He asked the audience, which included lawmakers, soldiers, spy chiefs and state company bosses, to stand to remember those who had lost their lives in the war.
He also threatened any Russian dissenters. ‘Those who have embarked on the path of betrayal of Russia must be held accountable under the law,’ Putin said, adding that authorities would not unleash a ‘witch hunt’ against dissenters.
Putin’s armoured motorcade was spotted heading to the Kremlin at around 1am local time this moring, with traffic stopped in central Moscow to make way. There was no official explanation for Putin’s late night dash to the Kremlin ahead of the speech.
While the Constitution mandates that the president deliver the speech annually, Putin never gave one in 2022, as his troops suffered repeated setbacks.
Underscoring the anticipation ahead of time, some state TV channels put out a countdown for the event starting Monday, and Russia’s state news agency RIA Novosti on Tuesday morning said the address may be ‘historic.’
The Kremlin this year has barred media from ‘unfriendly’ countries, the list of which includes the US, the UK and those in the EU.
Russian National Guard (Rosgvardiya) officers stand guard behind metal barriers set on Red Square prior to Russian President Vladimir Putin’s annual state of the nation address, in central Moscow on February 21, 2023
Putin’s speech came a day after US President Joe Biden made a surprise visit to Kyiv on Monday, in which he walked through the city with Ukrainian counterpart Volodymyr Zelensky
The invasion is by far the biggest bet by a Kremlin chief since at least the 1991 fall of the Soviet Union – and a gamble Western leaders such as Biden say he must lose.
Russian forces have suffered three major battlefield reversals since the war began but still control around one fifth of Ukraine. Russia is currently trying to secure full control of two eastern provinces forming Ukraine’s Donbas industrial region.
It has sent thousands of conscripts into Ukraine for a winter offensive but has secured only scant gains so far in assaults in frozen trenches up and down the eastern front in recent weeks.

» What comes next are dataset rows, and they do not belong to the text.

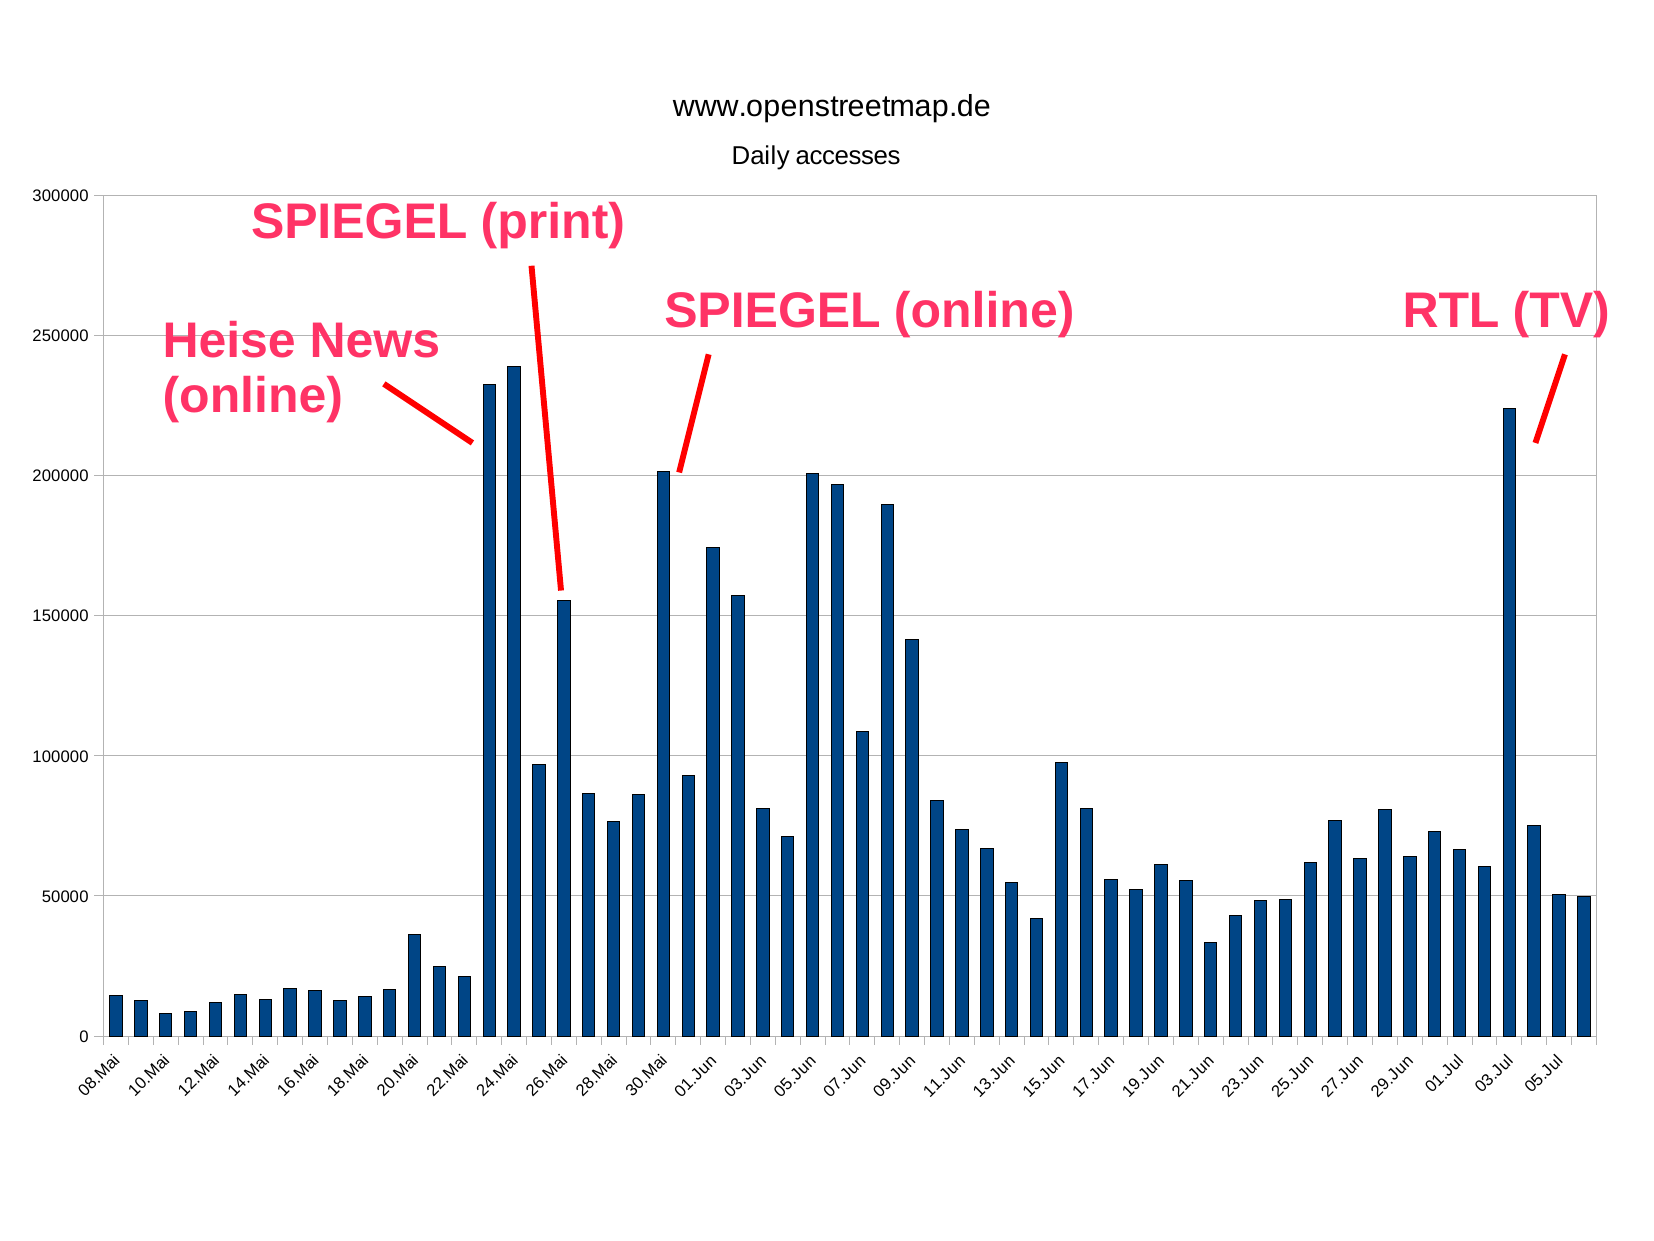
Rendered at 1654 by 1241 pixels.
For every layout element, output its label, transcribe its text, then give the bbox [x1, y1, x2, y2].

text_box SPIEGEL (print) [236, 186, 680, 266]
text_box RTL (TV) [1387, 275, 1654, 355]
chart [0, 59, 1630, 1123]
text_box Heise News (online) [147, 304, 532, 449]
text_box SPIEGEL (online) [649, 275, 1123, 355]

Kyiv and the West see it as a push to give Putin victories to trumpet a year after he launched Europe’s biggest conflict since World War Two.

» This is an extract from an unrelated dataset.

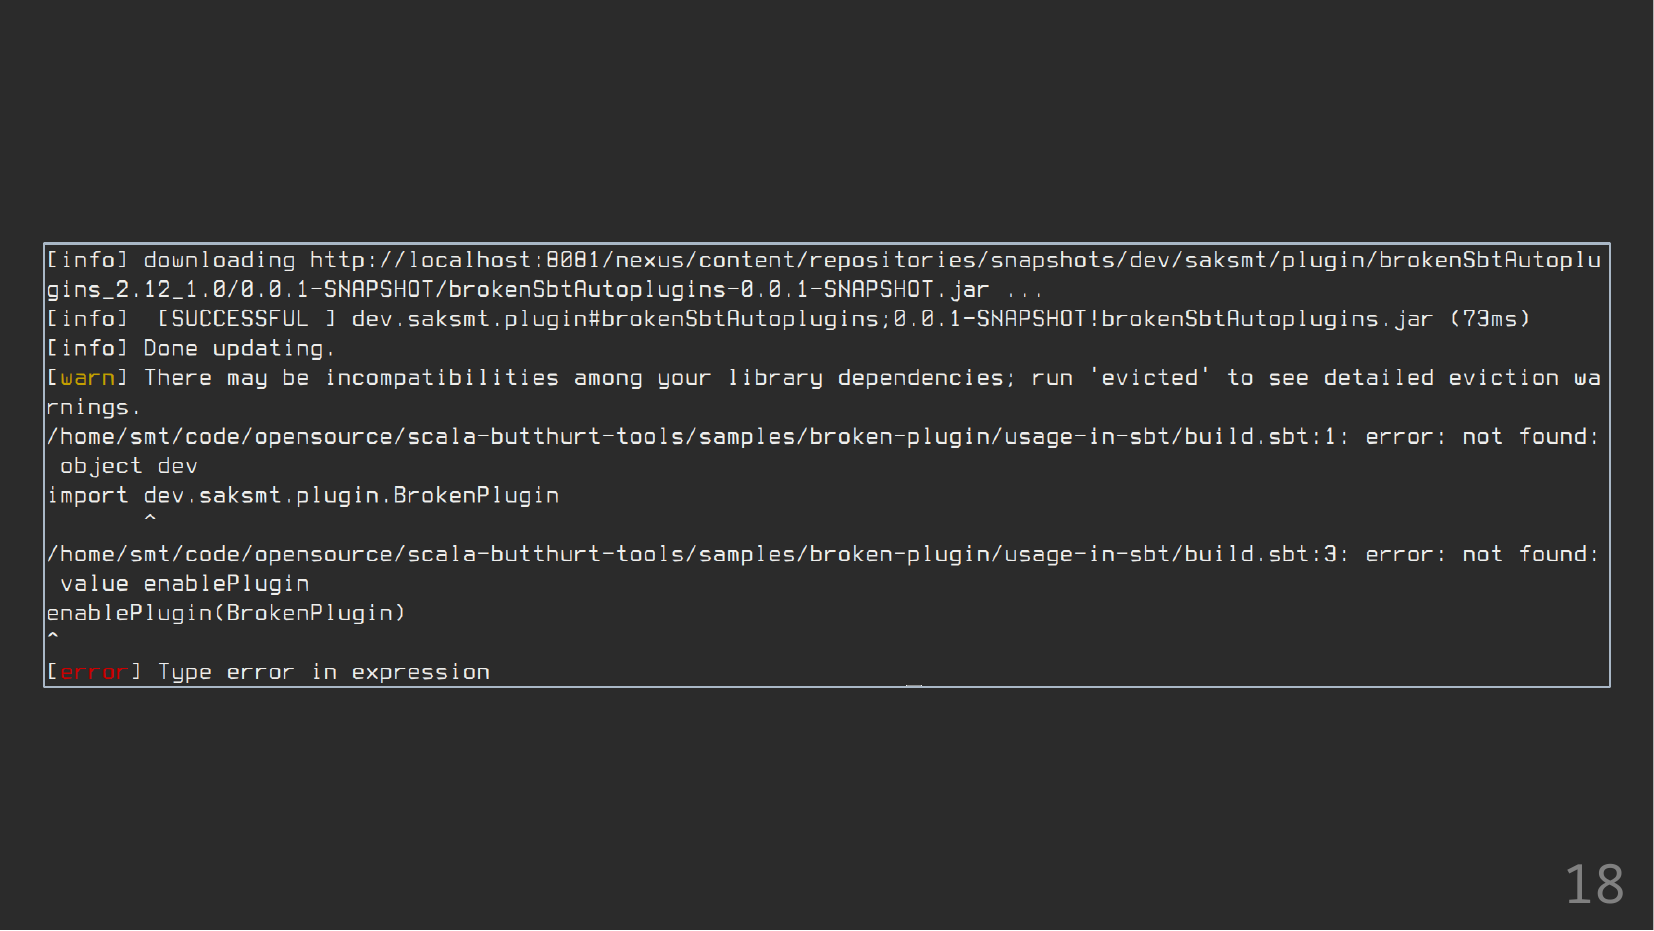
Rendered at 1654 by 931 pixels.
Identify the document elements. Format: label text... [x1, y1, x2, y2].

text_box 18 [1287, 838, 1642, 931]
picture [44, 244, 1609, 686]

Biden will also make a speech a few hours later in Poland, which promises to offer a starkly differing take on Russia’s invasion. He met Ukraine’s president Volodymyr Zelensky on Monday – pledging fresh arms deliveries and ‘unwavering’ support.
Ukraine says any diplomatic solution requires the withdrawal of Russian forces from its territory, including Crimea – which was annexed by Russia in 2014.

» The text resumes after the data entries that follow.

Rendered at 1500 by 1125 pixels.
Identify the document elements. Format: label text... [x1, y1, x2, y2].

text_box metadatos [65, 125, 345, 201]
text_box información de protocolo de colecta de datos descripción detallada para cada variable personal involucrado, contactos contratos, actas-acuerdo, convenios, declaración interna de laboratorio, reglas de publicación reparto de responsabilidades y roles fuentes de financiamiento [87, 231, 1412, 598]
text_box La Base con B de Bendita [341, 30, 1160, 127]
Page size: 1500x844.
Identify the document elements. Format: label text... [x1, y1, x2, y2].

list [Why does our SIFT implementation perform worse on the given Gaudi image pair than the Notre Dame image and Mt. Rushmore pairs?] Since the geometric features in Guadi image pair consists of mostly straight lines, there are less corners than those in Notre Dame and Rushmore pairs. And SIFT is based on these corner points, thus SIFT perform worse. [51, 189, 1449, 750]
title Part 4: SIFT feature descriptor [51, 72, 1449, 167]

While Biden was in Kyiv, the State Department announced a further $460 million in U.S. aid to Ukraine, including $450 million worth of artillery ammunition, anti-armour systems and air defence radars, and $10 million for energy infrastructure.
Biden travelled to Ukraine’s capital by overnight train from Poland, arriving after roughly 10 hours at 8am on Monday, before returning there the same way.
‘One year later, Kyiv stands. And Ukraine stands. Democracy stands,’ Biden said at the Mariinsky Palace, the Ukrainian president’s official residence, on Monday.
And on Tuesday, from Warsaw’s historic Royal Castle, Biden will ‘make it clear that the United States will continue to stand with Ukraine… for as long as it takes’, according to National Security Council spokesman John Kirby.
‘You’ll hear messages in the president’s speech that will certainly resonate with the American people, certainly will resonate with our allies and partners, without question resonate with the Polish people,’ Kirby said of the Warsaw address.
‘And I would suspect that you’ll hear him messaging Mr Putin as well, as well as the Russian people.’